Rowling accounts of a lady back in her younger days carrying a similar incongruency between her outwardly delicate appearance to her personality whom she recalls to be "the reverse of sweet, innocent and ingenuous." The same "sickly sweet" aura in the lady who wears "a tiny little plastic bow slide in her short curly hair" was aptly crafted in Dolores Umbridge's character as Rowling's way of portraying the reality of how two-faced human beings can become. 

Such a realization is a horror downright scarier than any late-night tale or movie can provide because Umbridges are real. And they're unknowingly all around us. As nasty and cruel as fictitious characters may seem on the page, true evil warped in the human skin is by far scarier than one can fathom. 

"I have noticed more than once in life that a taste for the ineffably twee can go hand-in-hand with a distinctly uncharitable outlook on the world... A love of all things saccharine often seems present where there is a lack of real warmth of charity."

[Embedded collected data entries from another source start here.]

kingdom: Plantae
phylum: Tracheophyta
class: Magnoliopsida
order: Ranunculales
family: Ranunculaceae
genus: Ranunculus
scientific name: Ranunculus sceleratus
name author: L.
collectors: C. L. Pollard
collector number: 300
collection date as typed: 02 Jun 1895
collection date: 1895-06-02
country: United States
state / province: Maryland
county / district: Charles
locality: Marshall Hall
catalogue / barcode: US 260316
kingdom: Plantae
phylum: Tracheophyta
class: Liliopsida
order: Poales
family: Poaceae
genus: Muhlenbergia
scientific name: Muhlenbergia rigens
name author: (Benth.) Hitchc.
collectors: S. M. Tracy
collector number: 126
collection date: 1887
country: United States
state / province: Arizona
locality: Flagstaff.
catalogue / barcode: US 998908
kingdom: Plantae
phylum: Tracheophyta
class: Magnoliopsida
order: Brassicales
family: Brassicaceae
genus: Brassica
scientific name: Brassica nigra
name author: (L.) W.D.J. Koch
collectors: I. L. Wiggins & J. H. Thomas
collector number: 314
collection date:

The scariest people you meet aren't the ones who are known to be cruel on the outside, like the fictitious Lord Voldemort, but the ones who hide their nastiness skin deep in ways you could've never imagined. Be wary and be wise of those who may be outwardly doing sweet things on the outside as this is by no means an indication of who they really are or what may be really brewing on the inside. 

Doesn't all of this revelation about Dolores Umbridge make Voledmort not seem such a bad guy after all?